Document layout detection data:

============

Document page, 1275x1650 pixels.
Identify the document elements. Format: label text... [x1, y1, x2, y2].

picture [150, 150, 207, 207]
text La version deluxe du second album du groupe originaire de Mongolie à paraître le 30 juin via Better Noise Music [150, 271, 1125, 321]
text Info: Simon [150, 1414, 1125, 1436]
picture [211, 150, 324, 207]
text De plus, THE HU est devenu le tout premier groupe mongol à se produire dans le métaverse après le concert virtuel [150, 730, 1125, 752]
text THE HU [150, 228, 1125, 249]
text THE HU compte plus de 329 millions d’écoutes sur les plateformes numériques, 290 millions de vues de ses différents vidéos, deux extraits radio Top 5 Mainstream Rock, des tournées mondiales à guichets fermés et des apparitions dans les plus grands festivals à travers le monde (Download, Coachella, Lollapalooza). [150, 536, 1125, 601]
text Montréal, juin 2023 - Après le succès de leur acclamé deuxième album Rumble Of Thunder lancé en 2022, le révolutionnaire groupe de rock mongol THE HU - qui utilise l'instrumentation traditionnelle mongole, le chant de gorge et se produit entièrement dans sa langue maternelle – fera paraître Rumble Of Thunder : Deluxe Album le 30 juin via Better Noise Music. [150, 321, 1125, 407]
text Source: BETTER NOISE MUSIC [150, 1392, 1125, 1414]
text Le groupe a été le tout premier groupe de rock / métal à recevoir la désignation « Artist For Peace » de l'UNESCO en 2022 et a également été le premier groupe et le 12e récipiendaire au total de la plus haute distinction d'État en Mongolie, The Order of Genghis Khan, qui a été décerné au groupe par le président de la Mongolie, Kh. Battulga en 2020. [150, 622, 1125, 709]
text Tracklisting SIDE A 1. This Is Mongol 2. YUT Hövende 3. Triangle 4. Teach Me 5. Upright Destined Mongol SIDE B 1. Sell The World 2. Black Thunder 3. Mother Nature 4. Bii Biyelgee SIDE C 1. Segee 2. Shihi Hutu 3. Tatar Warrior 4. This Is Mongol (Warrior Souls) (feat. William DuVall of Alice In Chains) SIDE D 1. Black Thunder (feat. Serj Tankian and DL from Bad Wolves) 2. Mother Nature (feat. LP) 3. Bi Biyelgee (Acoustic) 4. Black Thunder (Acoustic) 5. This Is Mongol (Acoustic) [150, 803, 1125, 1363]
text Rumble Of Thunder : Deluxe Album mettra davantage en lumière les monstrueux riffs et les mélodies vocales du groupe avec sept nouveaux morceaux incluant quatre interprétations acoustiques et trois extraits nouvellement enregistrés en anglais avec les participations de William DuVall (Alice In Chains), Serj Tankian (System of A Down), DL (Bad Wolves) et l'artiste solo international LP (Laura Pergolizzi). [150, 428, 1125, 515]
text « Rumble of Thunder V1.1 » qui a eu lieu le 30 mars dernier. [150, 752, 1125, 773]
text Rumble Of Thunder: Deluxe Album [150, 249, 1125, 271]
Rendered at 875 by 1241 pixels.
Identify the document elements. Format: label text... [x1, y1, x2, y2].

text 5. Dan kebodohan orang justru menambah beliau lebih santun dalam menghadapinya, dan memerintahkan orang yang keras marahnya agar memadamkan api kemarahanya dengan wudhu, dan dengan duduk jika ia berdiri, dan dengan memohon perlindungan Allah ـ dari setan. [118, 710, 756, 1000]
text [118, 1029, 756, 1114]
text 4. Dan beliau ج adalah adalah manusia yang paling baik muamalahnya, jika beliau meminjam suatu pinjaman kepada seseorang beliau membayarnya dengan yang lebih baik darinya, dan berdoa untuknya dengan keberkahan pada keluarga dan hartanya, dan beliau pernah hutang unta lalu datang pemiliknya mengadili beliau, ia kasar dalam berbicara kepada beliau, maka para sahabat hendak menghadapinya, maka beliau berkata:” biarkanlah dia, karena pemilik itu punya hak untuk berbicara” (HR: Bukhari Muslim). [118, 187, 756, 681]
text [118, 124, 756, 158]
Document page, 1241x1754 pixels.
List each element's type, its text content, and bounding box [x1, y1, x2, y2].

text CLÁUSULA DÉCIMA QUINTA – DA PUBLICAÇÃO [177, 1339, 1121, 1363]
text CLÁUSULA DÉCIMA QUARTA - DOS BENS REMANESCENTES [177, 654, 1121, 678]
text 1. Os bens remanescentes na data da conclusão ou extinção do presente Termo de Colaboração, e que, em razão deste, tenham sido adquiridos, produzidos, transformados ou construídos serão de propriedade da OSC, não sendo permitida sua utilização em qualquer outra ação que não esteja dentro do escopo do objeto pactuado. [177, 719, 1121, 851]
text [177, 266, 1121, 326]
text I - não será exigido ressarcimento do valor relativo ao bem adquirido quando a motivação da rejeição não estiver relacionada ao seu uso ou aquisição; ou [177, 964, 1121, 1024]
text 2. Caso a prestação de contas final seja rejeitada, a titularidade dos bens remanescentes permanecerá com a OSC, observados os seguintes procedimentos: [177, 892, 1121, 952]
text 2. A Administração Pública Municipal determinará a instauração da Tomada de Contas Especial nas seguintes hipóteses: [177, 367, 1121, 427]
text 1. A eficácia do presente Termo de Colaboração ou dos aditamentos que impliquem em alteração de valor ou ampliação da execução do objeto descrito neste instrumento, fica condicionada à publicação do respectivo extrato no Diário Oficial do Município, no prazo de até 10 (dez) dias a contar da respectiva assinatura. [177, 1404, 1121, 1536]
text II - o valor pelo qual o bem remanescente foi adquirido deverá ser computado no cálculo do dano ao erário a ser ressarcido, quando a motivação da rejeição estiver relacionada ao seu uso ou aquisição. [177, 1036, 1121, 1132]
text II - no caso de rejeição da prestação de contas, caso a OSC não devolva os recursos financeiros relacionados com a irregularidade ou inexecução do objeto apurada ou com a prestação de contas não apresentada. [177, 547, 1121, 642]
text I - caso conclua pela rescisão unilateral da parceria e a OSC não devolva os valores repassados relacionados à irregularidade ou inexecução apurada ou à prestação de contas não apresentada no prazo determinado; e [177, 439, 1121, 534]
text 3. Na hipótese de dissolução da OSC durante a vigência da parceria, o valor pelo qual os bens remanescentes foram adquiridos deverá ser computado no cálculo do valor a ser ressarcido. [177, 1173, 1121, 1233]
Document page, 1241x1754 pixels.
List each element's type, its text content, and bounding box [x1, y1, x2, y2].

============

Go through the records line by line and count those containing the string "Tankian". Give only the total.

Answer to this problem: 2